Faisant souvent appel à des effectifs considérables dans sa musique symphonique (symphonie funèbre et triomphale)
et religieuse (Requiem, Te Deum), Berlioz organise d'importants concerts publics et crée le concept de festival.
Avec Les Nuits d'été enfin, Berlioz inaugure le genre de la mélodie française pour chant et ensemble instrumental,
promis à un bel avenir avec les œuvres, notamment, de Duparc, Fauré, Chausson et Ravel.
Sa vie…
En 1821 il part à Paris afin d'y commencer des études de médecine, il suit des cours de littérature et se passionne pour la musique.
Abandonnant la médecine, il se dédie entièrement à la musique et l'étudie au Conservatoire de Paris de 1823 à 1825 avec ses deux maîtres:
Jean-François Le Sueur, un compositeur français et Anton Reicha, un compositeur tchèque.
En 1829, il publie Huit scènes de Faust. A Paris, il s'éprend d'une jeune pianiste : Camille Moke.
En 1830 et après plusieurs échecs, il reçoit le Prix de Rome pour sa cantate Sardanapale puis compose sa Symphonie fantastique.
En 1831, Hector Berlioz part pour Rome et séjourne à la Villa Médicis jusqu'en 1832.
Ses fiancailles rompues avec Camille Moke, Hector Berlioz épouse en 1833 l'actrice irlandaise Harriet Smithson qu'il avait admirée
dans l'interprétation des pièces de Shakespeare.

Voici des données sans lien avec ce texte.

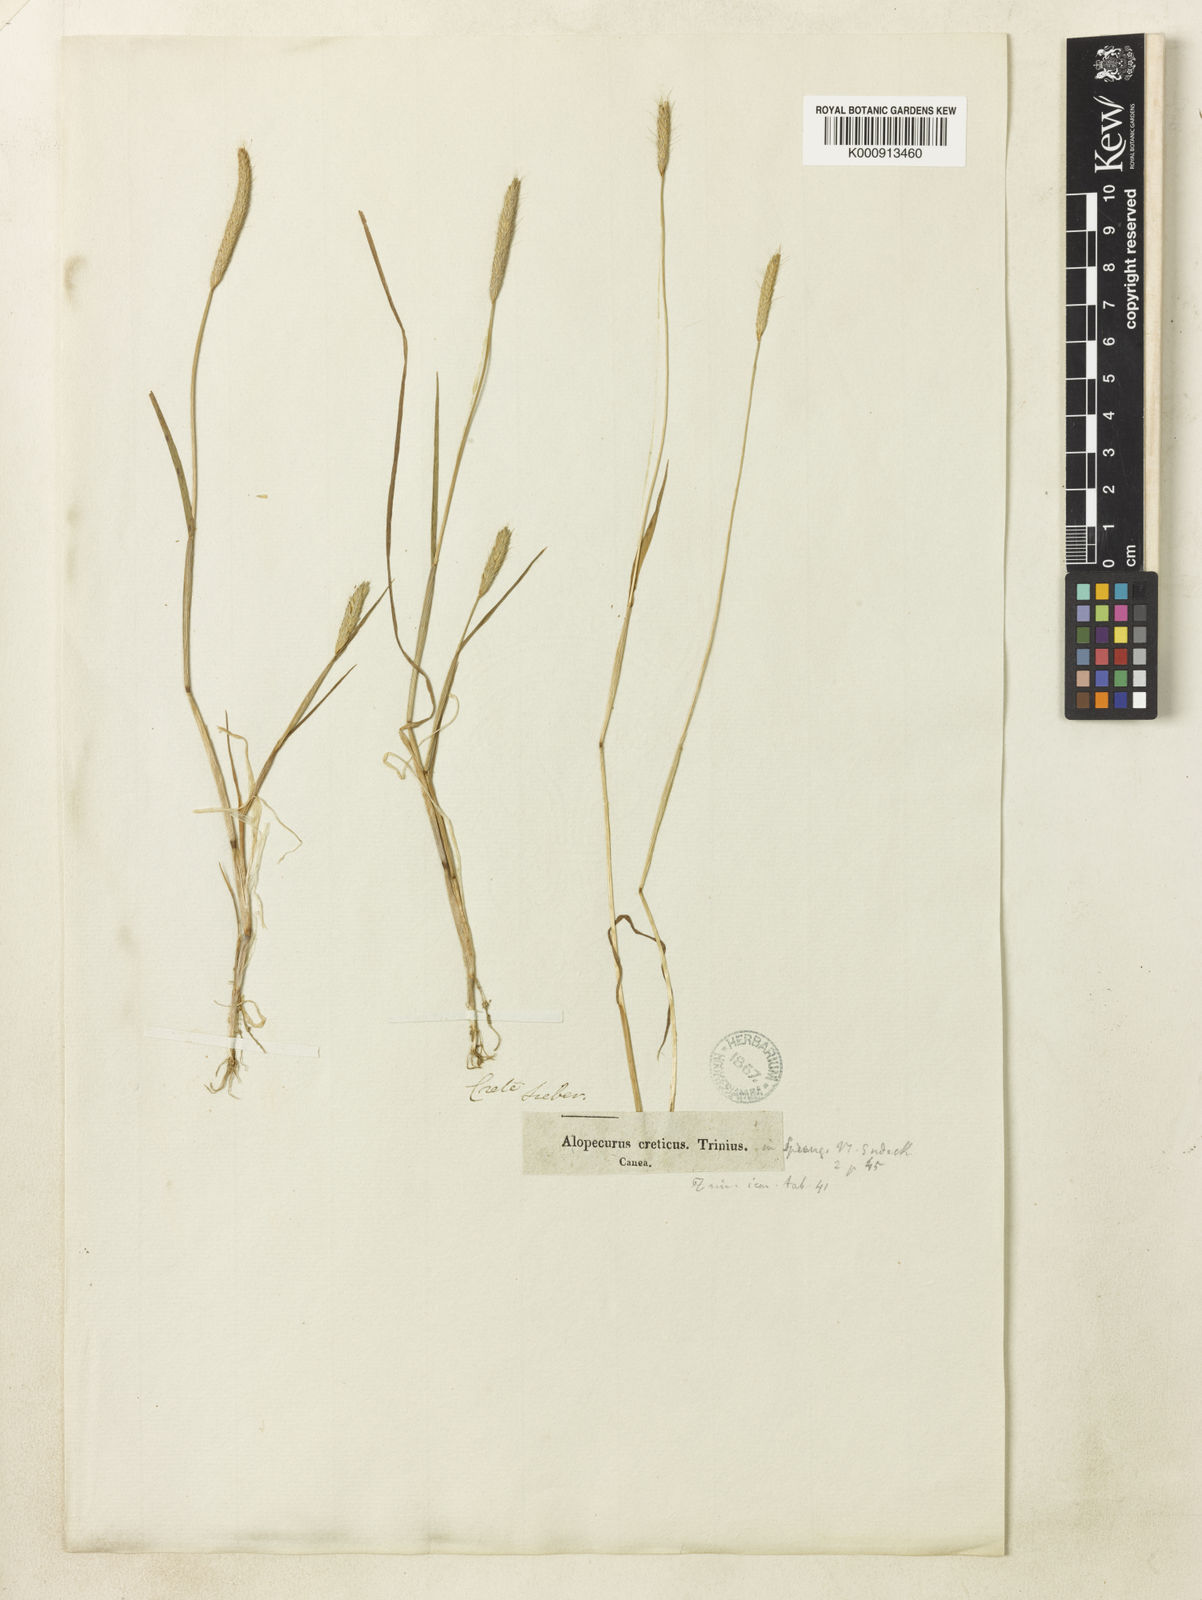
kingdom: Plantae
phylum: Tracheophyta
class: Liliopsida
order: Poales
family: Poaceae
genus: Alopecurus
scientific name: Alopecurus creticus
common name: Cretan meadow foxtail
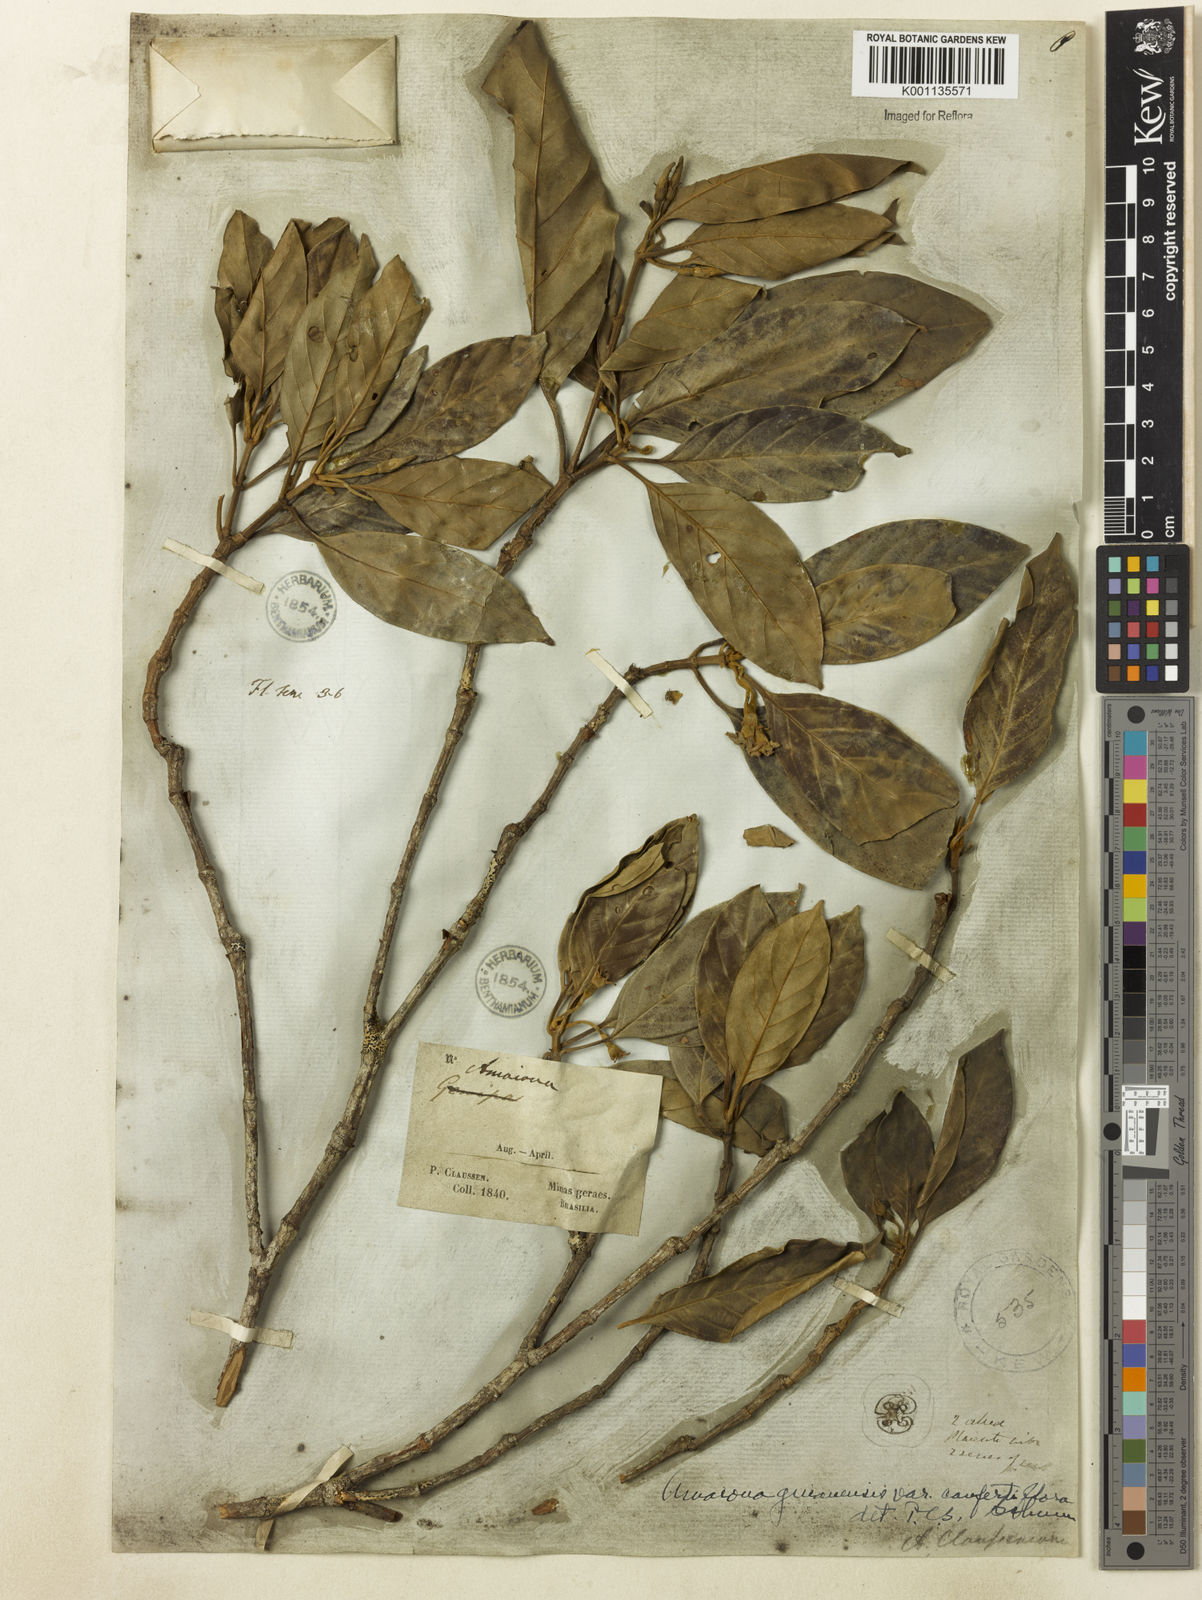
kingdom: Plantae
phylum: Tracheophyta
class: Magnoliopsida
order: Gentianales
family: Rubiaceae
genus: Amaioua
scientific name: Amaioua intermedia
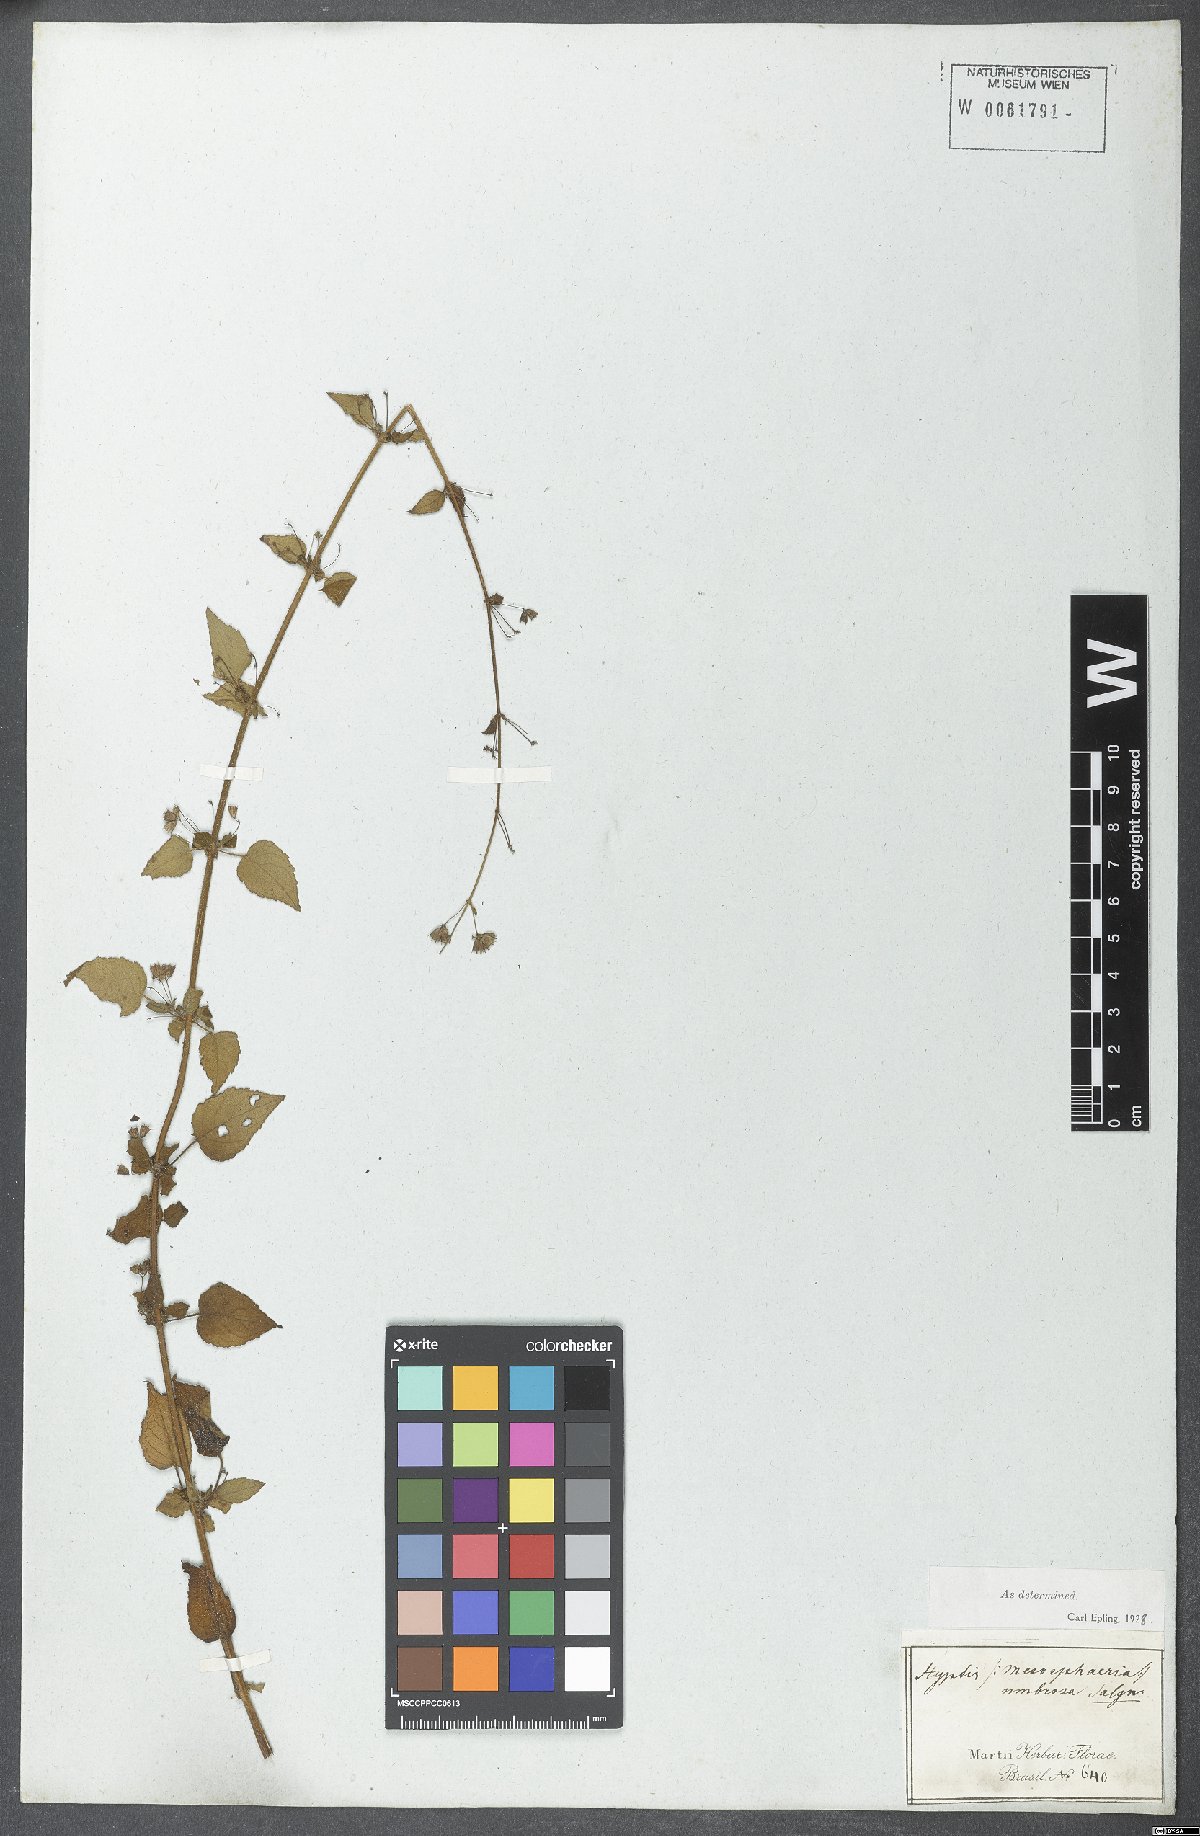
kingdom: Plantae
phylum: Tracheophyta
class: Magnoliopsida
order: Lamiales
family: Lamiaceae
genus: Mesosphaerum
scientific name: Mesosphaerum sidifolium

Installés à Montmartre, leur fils Louis naît le 14 août 1834 alors que Berlioz compose Harold en Italie. Les années suivantes
il crée Benvenuto Cellini, le Requiem ou la Grande Messe des Morts. En 1839, Berlioz est nommé conservateur-adjoint à La Bibliothèque
du Conservatoire. Puis, il compose une nouvelle symphonie, Roméo et Juliette, qui est exécutée avec succès le 24 novembre 1839 au
Conservatoire. De 1842 à 1868, Hector Berlioz entreprend de grandes tournées en tant que chef d'orchestre à travers l'Europe, il parcourt
l'Allemagne à maintes reprises, se rend en Angleterre, en Russie...
Ne parvenant pas à vivre de son art, Berlioz collabore avec de nombreux journaux en qualité de critique musical.
Il est également théoricien de la musique en publiant en 1843 son « Grand traité d'instrumentation ».